中央建設業審議会の「労務費の基準(標準労務費)に関するワーキンググループ(WG)」による標準労務費作成議論が本格化している。標準労務費とは、適正な労務費の確保と技能労働者に賃金として行き渡るための新ルール。今年6月に成立した改正建設業法(第3次担い手3法)で、国土交通省の審議会である中建審による、標準労務費の作成・勧告することが盛り込まれた。その結果事実上、国が労務費相場をつくるという、新たな時代が到来することになる。中建審WGは2025年11月ごろをめどに標準労務費を作成し中建審が勧告する予定だ。
中建審WGは9月10日に発足、11月6日に第2回会合が開かれ、標準労務費の実効性確保の取り組み方向性案について議論した。WGは多様な視点と論点で議論するため多様な立場からメンバーが参加している。一方でWGとは別組織で並行して職種別に標準労務費議論も開始した。

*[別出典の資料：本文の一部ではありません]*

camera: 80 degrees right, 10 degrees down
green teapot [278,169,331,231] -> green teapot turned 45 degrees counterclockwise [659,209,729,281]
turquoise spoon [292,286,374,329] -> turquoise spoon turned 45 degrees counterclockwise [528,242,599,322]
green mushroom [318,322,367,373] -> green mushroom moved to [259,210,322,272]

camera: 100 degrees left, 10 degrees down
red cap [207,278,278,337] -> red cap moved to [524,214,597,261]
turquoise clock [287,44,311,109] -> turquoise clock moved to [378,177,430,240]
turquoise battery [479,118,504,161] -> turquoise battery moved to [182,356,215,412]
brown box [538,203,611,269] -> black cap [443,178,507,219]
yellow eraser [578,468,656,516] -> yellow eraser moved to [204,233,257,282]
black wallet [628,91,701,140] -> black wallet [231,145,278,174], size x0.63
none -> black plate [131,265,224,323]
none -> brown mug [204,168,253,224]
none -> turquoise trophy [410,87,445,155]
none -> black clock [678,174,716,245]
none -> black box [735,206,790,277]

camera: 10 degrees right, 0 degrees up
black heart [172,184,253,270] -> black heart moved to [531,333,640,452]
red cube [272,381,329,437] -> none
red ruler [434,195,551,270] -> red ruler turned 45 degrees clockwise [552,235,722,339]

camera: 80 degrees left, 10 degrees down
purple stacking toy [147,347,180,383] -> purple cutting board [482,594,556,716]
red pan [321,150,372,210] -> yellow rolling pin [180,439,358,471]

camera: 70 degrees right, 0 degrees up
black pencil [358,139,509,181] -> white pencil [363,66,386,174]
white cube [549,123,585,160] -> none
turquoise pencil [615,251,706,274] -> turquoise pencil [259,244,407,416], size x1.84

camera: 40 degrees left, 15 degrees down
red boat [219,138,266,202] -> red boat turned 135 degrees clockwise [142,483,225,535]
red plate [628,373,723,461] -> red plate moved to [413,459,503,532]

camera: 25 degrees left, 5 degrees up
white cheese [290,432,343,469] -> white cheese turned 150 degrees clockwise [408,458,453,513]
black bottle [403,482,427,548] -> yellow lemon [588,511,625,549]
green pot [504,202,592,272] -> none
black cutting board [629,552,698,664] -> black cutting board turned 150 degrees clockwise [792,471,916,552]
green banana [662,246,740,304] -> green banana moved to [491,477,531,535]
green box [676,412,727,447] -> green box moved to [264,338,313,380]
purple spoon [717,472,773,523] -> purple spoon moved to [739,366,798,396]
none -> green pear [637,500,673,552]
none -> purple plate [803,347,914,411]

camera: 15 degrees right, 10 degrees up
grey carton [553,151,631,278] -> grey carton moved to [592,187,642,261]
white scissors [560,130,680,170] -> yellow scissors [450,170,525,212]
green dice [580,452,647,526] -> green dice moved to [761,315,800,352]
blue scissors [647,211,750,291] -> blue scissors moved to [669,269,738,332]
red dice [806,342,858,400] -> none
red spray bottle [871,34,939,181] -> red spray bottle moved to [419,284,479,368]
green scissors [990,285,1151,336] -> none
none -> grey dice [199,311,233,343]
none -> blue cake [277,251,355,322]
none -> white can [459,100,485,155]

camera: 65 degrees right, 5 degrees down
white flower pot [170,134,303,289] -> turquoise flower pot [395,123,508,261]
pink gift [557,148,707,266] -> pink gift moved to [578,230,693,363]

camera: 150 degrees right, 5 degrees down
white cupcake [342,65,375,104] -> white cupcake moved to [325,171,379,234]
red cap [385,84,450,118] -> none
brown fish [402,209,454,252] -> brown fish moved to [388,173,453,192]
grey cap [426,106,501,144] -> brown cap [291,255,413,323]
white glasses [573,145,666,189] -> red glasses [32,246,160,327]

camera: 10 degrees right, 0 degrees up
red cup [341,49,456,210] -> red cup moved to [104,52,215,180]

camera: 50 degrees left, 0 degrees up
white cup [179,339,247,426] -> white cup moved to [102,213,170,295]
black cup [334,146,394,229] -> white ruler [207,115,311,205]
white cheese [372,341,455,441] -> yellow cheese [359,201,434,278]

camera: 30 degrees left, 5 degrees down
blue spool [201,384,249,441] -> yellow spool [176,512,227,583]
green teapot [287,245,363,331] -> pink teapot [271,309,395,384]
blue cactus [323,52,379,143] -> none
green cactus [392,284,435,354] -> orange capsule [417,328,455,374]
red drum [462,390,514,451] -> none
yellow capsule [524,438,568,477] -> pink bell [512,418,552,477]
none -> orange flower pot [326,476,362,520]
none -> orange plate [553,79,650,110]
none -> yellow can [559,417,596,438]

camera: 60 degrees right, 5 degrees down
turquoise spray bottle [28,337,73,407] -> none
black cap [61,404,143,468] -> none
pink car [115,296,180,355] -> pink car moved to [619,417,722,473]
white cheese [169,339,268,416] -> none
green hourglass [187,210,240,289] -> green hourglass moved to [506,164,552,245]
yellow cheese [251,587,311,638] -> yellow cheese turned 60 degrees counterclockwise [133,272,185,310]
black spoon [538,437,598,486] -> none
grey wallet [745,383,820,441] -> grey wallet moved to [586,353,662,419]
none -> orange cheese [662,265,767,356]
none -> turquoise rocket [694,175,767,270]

具体的には職種別業界団体と意見交換するもので、「鉄筋」と「型枠」から議論を始める。また特殊性が指摘されている「住宅分野」も別途、標準労務費適用へ向けた課題を整理していく予定だ。
これまで元請け、協力企業ともにこれまでの商慣習だった「材工一式」契約のなかで、一般管理費などの経費確保に比較的固執してこなかった側面もあった。国による労務費相場実現へ向け、「材工分離」契約で浮上するさまざまな経費と歩掛かり確保の必要性が出てきそうだ。